== Task to carry out ==
The response must restate all of the data word for word.

== Dataset entries ==

# # # # #

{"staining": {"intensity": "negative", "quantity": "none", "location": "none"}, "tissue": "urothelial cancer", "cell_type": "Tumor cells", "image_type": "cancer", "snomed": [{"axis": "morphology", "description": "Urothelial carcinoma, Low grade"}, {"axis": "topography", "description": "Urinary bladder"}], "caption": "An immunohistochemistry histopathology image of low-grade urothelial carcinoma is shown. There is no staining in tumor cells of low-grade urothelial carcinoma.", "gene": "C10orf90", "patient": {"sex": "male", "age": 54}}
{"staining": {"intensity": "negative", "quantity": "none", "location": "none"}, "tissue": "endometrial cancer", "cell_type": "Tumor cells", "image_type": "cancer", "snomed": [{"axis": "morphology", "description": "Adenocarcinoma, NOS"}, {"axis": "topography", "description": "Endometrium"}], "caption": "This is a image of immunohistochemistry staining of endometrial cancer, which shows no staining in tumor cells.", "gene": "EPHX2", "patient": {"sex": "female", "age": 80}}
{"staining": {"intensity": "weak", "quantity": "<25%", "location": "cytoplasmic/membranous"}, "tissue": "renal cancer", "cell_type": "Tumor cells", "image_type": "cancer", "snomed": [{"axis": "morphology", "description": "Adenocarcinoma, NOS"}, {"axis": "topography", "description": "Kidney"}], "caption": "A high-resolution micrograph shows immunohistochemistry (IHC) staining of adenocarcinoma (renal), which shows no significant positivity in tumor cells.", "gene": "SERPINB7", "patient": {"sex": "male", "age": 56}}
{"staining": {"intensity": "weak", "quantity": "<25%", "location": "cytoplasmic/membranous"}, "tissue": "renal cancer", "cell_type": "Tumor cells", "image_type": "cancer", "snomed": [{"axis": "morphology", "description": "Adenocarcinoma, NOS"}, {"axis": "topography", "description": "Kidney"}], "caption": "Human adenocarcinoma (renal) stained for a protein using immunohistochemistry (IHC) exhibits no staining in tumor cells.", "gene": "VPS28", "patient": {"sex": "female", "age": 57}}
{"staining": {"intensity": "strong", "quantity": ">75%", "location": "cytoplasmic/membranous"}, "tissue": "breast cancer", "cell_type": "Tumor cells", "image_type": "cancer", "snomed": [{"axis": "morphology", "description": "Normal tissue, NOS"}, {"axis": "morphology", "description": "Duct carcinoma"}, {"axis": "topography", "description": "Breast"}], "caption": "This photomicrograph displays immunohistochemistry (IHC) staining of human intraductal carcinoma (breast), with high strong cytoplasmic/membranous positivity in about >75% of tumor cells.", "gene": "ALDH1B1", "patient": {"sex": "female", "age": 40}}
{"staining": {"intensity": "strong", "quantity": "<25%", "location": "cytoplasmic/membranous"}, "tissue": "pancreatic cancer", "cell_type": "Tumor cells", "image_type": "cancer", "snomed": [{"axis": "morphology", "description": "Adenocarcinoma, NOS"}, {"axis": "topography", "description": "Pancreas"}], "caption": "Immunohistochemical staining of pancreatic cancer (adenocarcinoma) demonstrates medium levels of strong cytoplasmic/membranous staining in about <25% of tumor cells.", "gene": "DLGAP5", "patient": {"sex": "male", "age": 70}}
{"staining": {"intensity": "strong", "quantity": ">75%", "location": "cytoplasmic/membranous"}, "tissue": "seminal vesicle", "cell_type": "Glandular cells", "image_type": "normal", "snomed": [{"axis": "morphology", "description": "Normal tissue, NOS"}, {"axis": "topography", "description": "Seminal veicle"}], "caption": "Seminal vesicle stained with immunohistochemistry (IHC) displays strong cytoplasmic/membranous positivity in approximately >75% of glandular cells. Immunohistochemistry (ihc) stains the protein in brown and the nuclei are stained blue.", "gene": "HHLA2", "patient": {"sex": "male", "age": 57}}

# # # # #

== Solved exercise ==
{"staining": {"intensity": "negative", "quantity": "none", "location": "none"}, "tissue": "urothelial cancer", "cell_type": "Tumor cells", "image_type": "cancer", "snomed": [{"axis": "morphology", "description": "Urothelial carcinoma, Low grade"}, {"axis": "topography", "description": "Urinary bladder"}], "caption": "An immunohistochemistry histopathology image of low-grade urothelial carcinoma is shown. There is no staining in tumor cells of low-grade urothelial carcinoma.", "gene": "C10orf90", "patient": {"sex": "male", "age": 54}}
{"staining": {"intensity": "negative", "quantity": "none", "location": "none"}, "tissue": "endometrial cancer", "cell_type": "Tumor cells", "image_type": "cancer", "snomed": [{"axis": "morphology", "description": "Adenocarcinoma, NOS"}, {"axis": "topography", "description": "Endometrium"}], "caption": "This is a image of immunohistochemistry staining of endometrial cancer, which shows no staining in tumor cells.", "gene": "EPHX2", "patient": {"sex": "female", "age": 80}}
{"staining": {"intensity": "weak", "quantity": "<25%", "location": "cytoplasmic/membranous"}, "tissue": "renal cancer", "cell_type": "Tumor cells", "image_type": "cancer", "snomed": [{"axis": "morphology", "description": "Adenocarcinoma, NOS"}, {"axis": "topography", "description": "Kidney"}], "caption": "A high-resolution micrograph shows immunohistochemistry (IHC) staining of adenocarcinoma (renal), which shows no significant positivity in tumor cells.", "gene": "SERPINB7", "patient": {"sex": "male", "age": 56}}
{"staining": {"intensity": "weak", "quantity": "<25%", "location": "cytoplasmic/membranous"}, "tissue": "renal cancer", "cell_type": "Tumor cells", "image_type": "cancer", "snomed": [{"axis": "morphology", "description": "Adenocarcinoma, NOS"}, {"axis": "topography", "description": "Kidney"}], "caption": "Human adenocarcinoma (renal) stained for a protein using immunohistochemistry (IHC) exhibits no staining in tumor cells.", "gene": "VPS28", "patient": {"sex": "female", "age": 57}}
{"staining": {"intensity": "strong", "quantity": ">75%", "location": "cytoplasmic/membranous"}, "tissue": "breast cancer", "cell_type": "Tumor cells", "image_type": "cancer", "snomed": [{"axis": "morphology", "description": "Normal tissue, NOS"}, {"axis": "morphology", "description": "Duct carcinoma"}, {"axis": "topography", "description": "Breast"}], "caption": "This photomicrograph displays immunohistochemistry (IHC) staining of human intraductal carcinoma (breast), with high strong cytoplasmic/membranous positivity in about >75% of tumor cells.", "gene": "ALDH1B1", "patient": {"sex": "female", "age": 40}}
{"staining": {"intensity": "strong", "quantity": "<25%", "location": "cytoplasmic/membranous"}, "tissue": "pancreatic cancer", "cell_type": "Tumor cells", "image_type": "cancer", "snomed": [{"axis": "morphology", "description": "Adenocarcinoma, NOS"}, {"axis": "topography", "description": "Pancreas"}], "caption": "Immunohistochemical staining of pancreatic cancer (adenocarcinoma) demonstrates medium levels of strong cytoplasmic/membranous staining in about <25% of tumor cells.", "gene": "DLGAP5", "patient": {"sex": "male", "age": 70}}
{"staining": {"intensity": "strong", "quantity": ">75%", "location": "cytoplasmic/membranous"}, "tissue": "seminal vesicle", "cell_type": "Glandular cells", "image_type": "normal", "snomed": [{"axis": "morphology", "description": "Normal tissue, NOS"}, {"axis": "topography", "description": "Seminal veicle"}], "caption": "Seminal vesicle stained with immunohistochemistry (IHC) displays strong cytoplasmic/membranous positivity in approximately >75% of glandular cells. Immunohistochemistry (ihc) stains the protein in brown and the nuclei are stained blue.", "gene": "HHLA2", "patient": {"sex": "male", "age": 57}}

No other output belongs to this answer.